From the lawsuit summary:

“MDHHS’s January 22 Order arbitrarily and irrationally singles out and deprives Plaintiffs of their rights and freedoms to associate with other students and engage in athletic competitions, while allowing other high school athletes to compete in ‘non-contact’ sports; older athletes to compete in ‘contact sports’; and businesses to operate that create larger public-health risks than the prohibited high school sports.

Specifically, MDHSS offers no data – nor can it – to support the lines it’s drawn prohibiting high school athletics but permitting collegiate and professional athletics.”

Right now, only certain sports, including football, are allowed to compete at Michigan high schools. This has become a controversial topic across the state as the governor urges all schools to resume in-person learning by March 1.

“The continuing suspension of winter ‘contact’ sports contradicts the message that it is safe to return to in-person learning,” Detroit schools Superintendent Nikolai Vitti wrote in a letter to Gov. Gretchen Whitmer lat week. “One only needs to ask any winter ‘contact’ sport athlete and they will tell you we are sending mixed and contradictory messages to them.”

During a COVID-19 briefing last week, Whitmer was asked about contact sports resuming.

“I was wondering if there’s any way you could set a date certain for contact sports to resume,” a reporter said.

Here’s Whitmer’s entire answer on the subject last week:

“With regard to contact sports, we’re watching the numbers very closely. I think it’s important to point out that, you know, as Dr. (Joneigh) Khaldun talked about, the variant, and the seriousness and the high contagious aspects of this variant.

“It’s important that we keep watching the numbers. I mean, I understand the concern that parents and athletes have, and their desire to reengage, but also point to some events that just happened in the last couple of days, with seeing this variant growing in and around Washtenaw County and around the University of Michigan campus.

“I want to commend the University of Michigan for taking the actions that they did. We think that those are the right steps to keep people safe, and our job is to try to curtail the spread of this new variant in Michigan, and we’ve got to not let our guard down.

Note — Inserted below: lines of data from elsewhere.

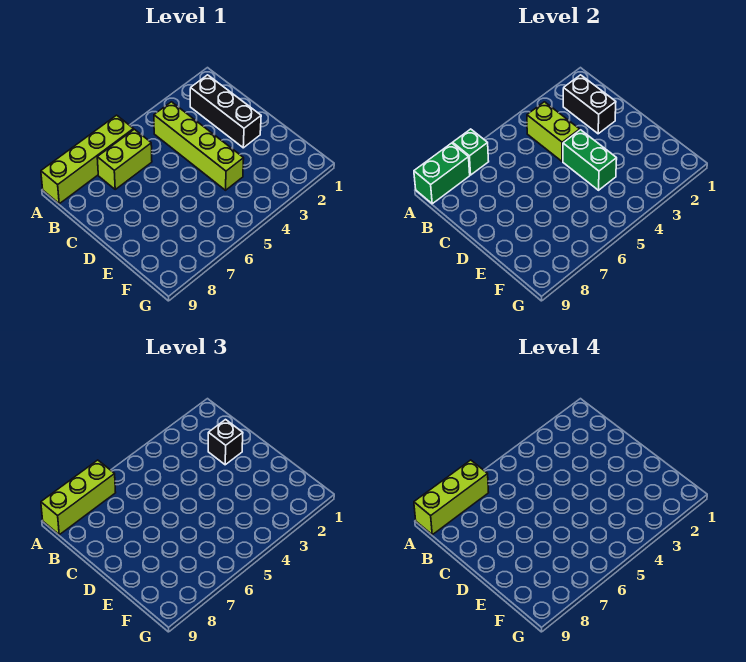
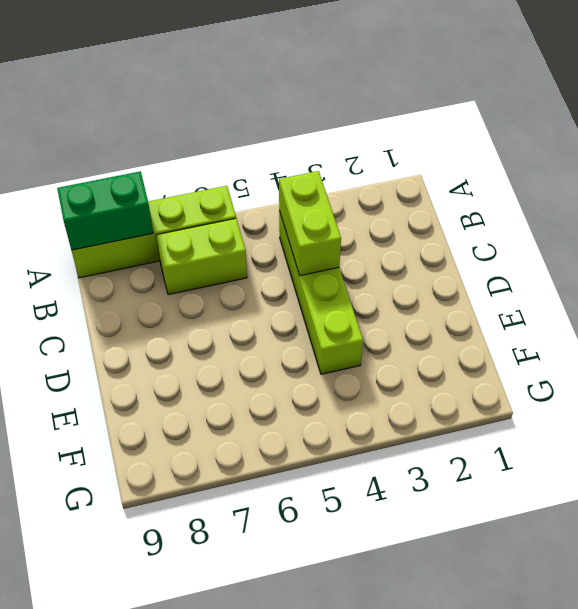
none -> black brick B2:D2 level 1
none -> green brick A7 level 2
none -> black brick B2:C2 level 2

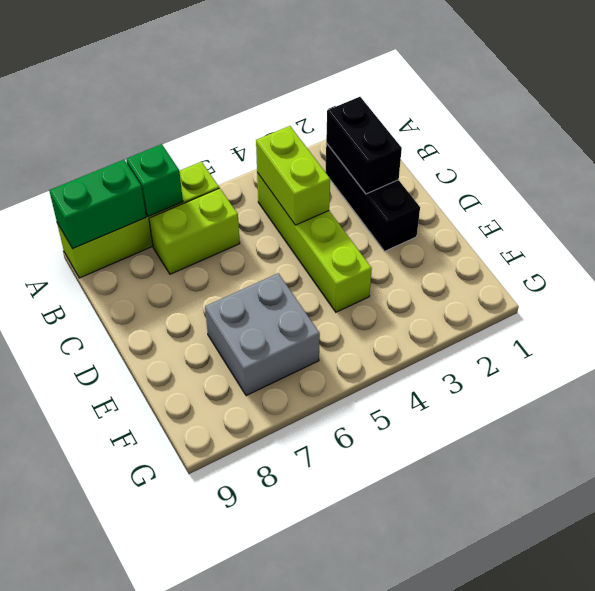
grey brick E6:F7 level 1 -> none
none -> green brick D4:E4 level 2
none -> lime brick A7:A9 level 3
none -> black brick C2 level 3

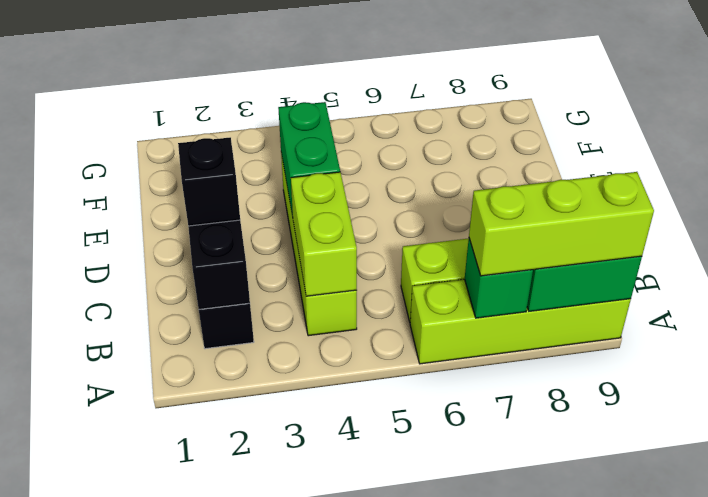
none -> lime brick A7:A9 level 4

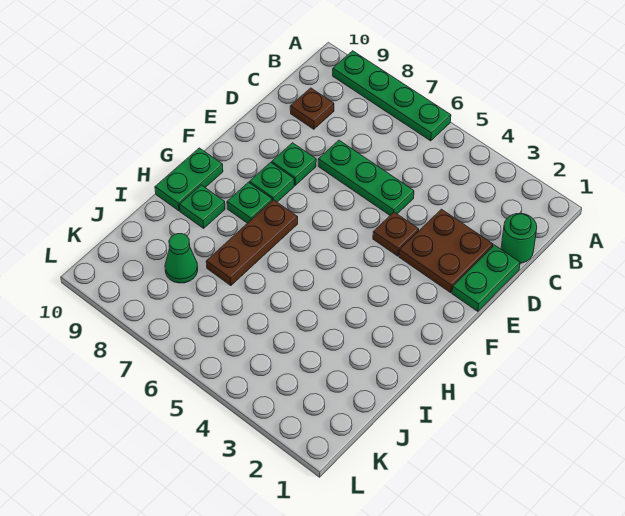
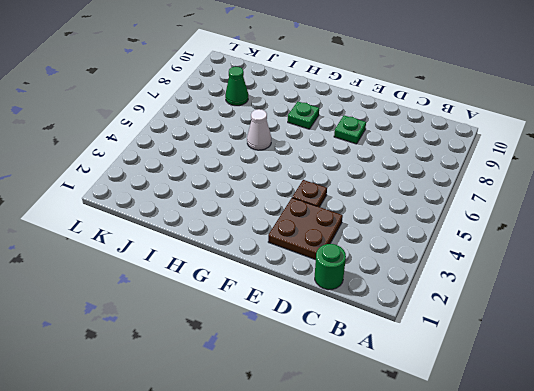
white cone H6 level 1 -> none
none -> green plate A6:A9 level 1
none -> brown plate C9 level 1
none -> green plate D1:E1 level 1

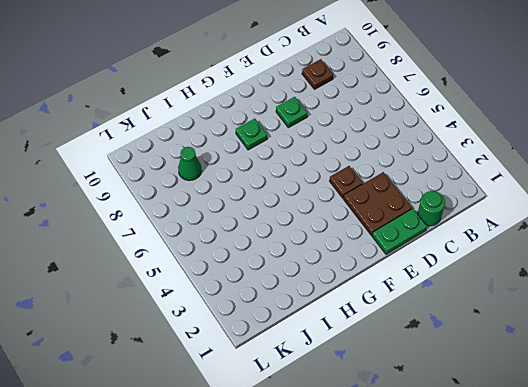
none -> green plate A6:A9 level 1
none -> green plate D5:D7 level 1
none -> green plate F8 level 1

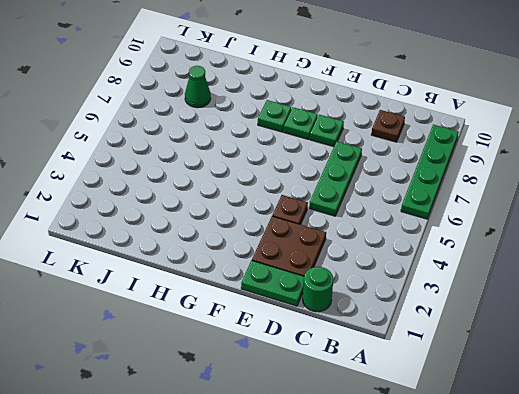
none -> brown plate G7:I7 level 1
none -> green plate G10:H10 level 1
none -> green plate H9 level 1

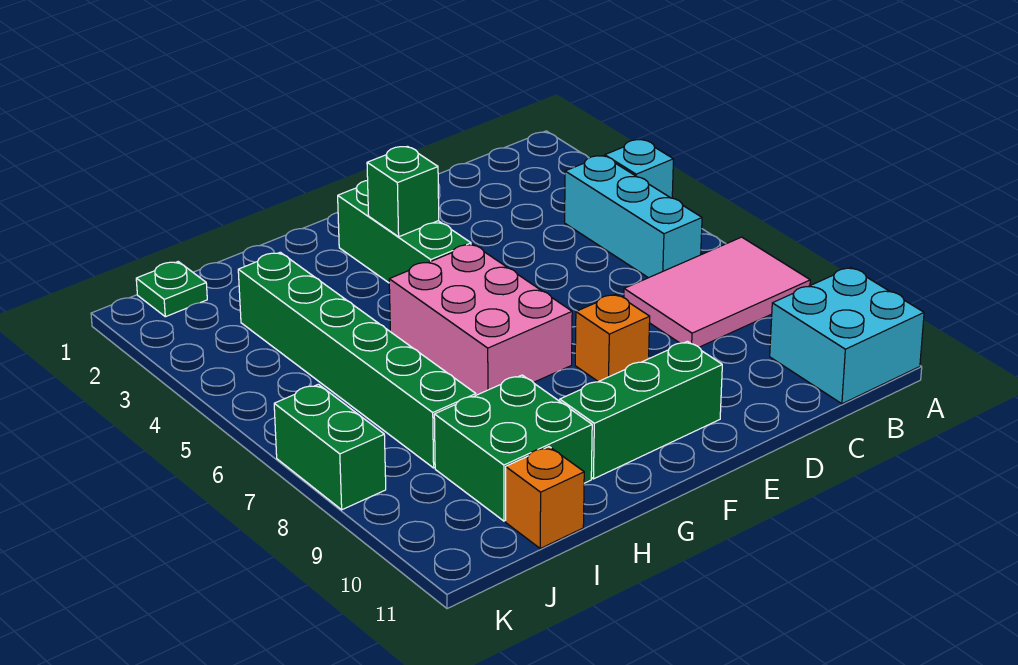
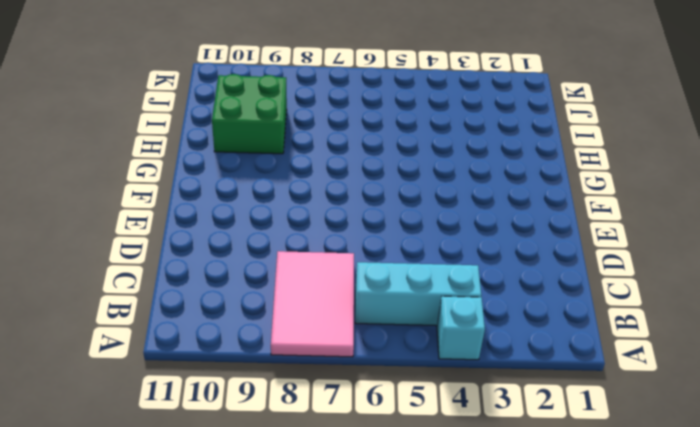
none -> cyan brick A10:B11 level 1
none -> orange brick E8 level 1
none -> green brick E10:G10 level 1

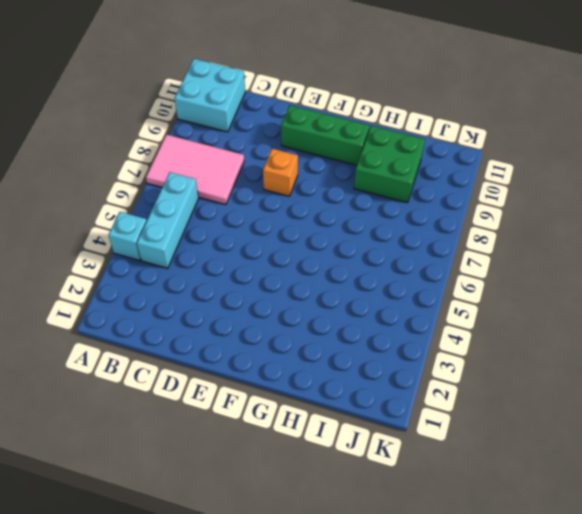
none -> green brick F2:F4 level 1
none -> pink brick F5:G7 level 1
none -> green brick I3:I8 level 1

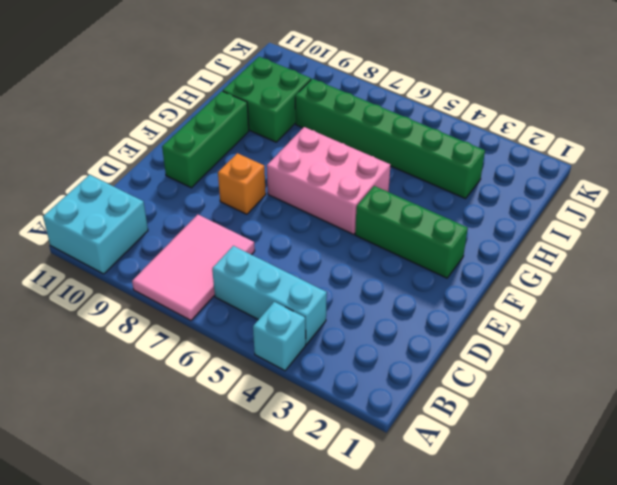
none -> orange brick I11 level 1
none -> green plate J1 level 1
none -> green brick K7:K8 level 1

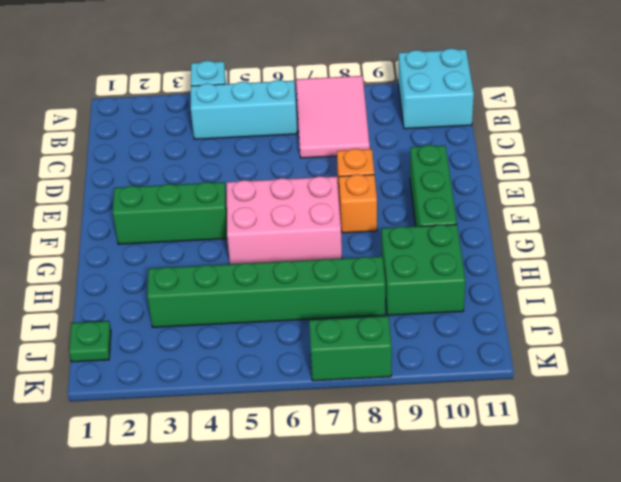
orange brick F8 level 1 -> orange brick I11 level 1
none -> green brick F3 level 2

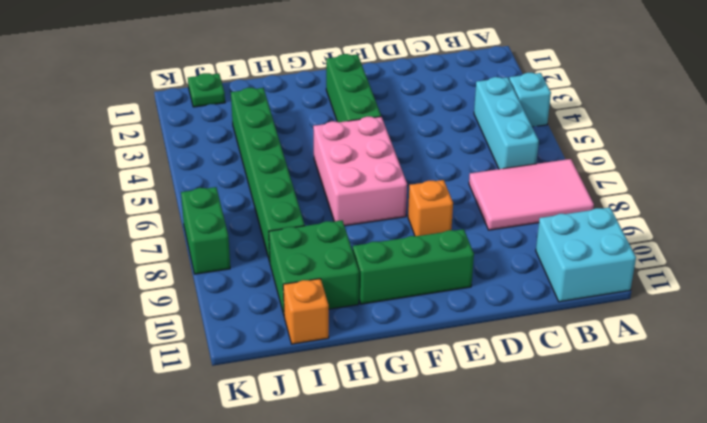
none -> green brick F3 level 2

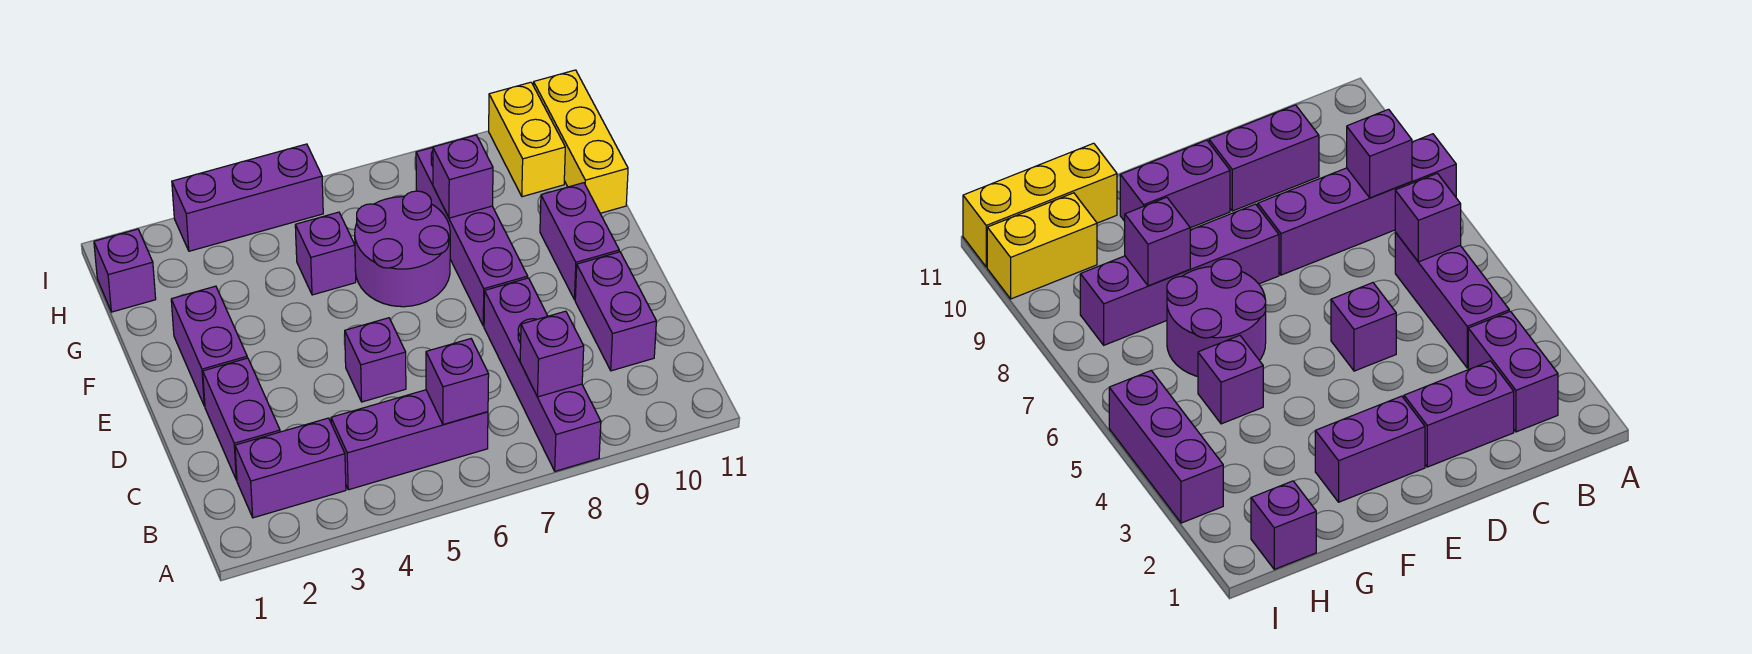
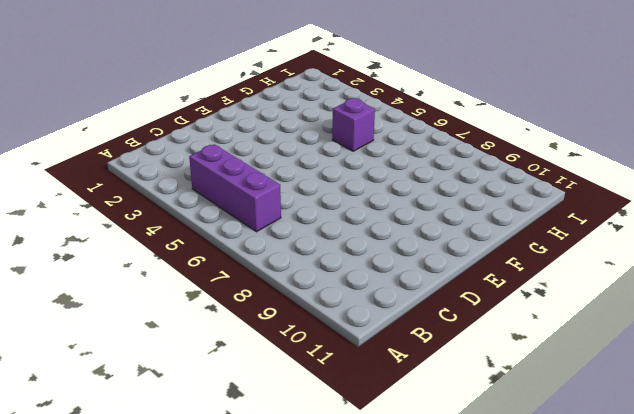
none -> purple brick A8:D8 level 1
none -> purple brick B2:B3 level 1
none -> purple brick C2:D2 level 1

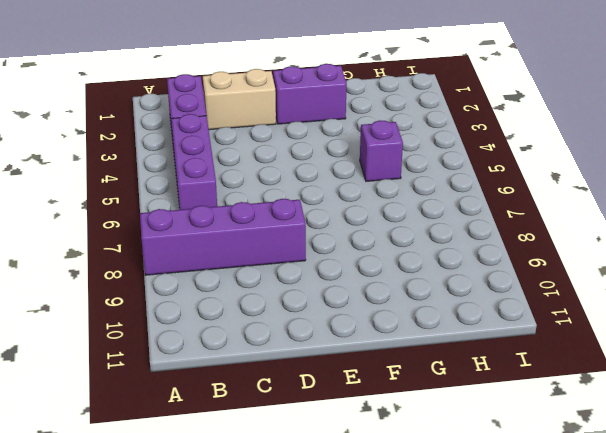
tan brick C2:D2 level 1 -> purple brick C2:D2 level 1
none -> purple brick C10:D10 level 1
none -> purple brick D5 level 1
none -> purple brick E8:H8 level 1

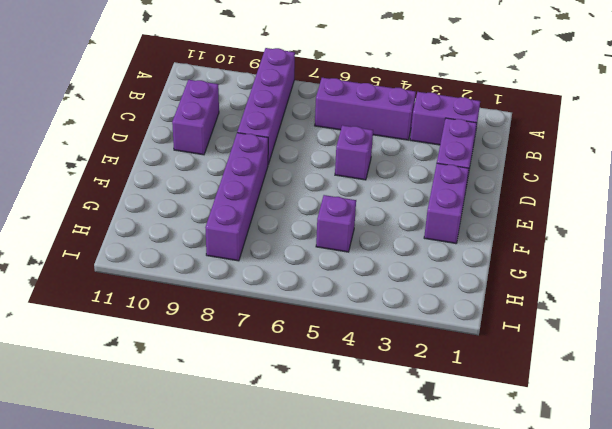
none -> purple brick E10:F10 level 1
none -> purple round brick F6:G7 level 1
none -> yellow brick G11:I11 level 1

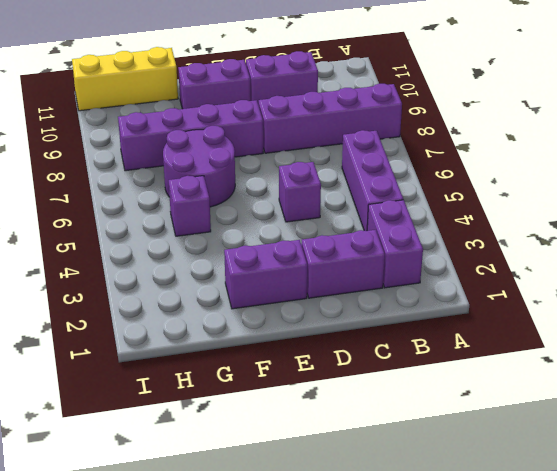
none -> purple brick H1 level 1
none -> yellow brick H10:I10 level 1
none -> purple brick I3:I5 level 1

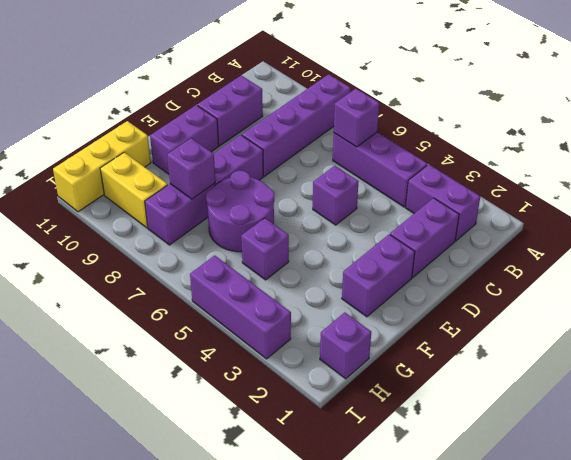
yellow brick H9:H10 level 1 -> yellow brick H10:I10 level 1
none -> purple brick B8 level 2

“We reengaged restaurants to a certain extent. That will increase the amount of people that are out and about in, and I think it’s important that we stay very focused on where the numbers are before we take additional steps.”

Among the list of constitutional violations claims made by this “Let Them Play” lawsuit is a claim that MDHHS is violating the right to free education:

“Plaintiffs have been arbitrarily and irrationally deprived of an adequate education, an essential component of which is the ability to socialize and engage in athletic competition.”

Here’s a letter they sent to Hertel last week:

The Michigan High School Athletic Association spoke out Friday on the hiatus of winter sports in the state. They are asking for the state to resume practice and competition in the four main contact sports sooner than the Feb. 21 deadline.

The four sports MHSAA wants resumed are basketball, wrestling, hockey and competitive cheer.

The MHSAA said it has been speaking with Michigan Department of Health and Human Services director Elizabeth Hertel and that they’ve had more access to her than they had with the previous director, Robert Gordon.

Let Them Play, Inc. had been threatening the lawsuit unless winter high school sports were resumed by Monday, Feb. 1, the same say the MHSAA says winter contact sports started in 38 other states.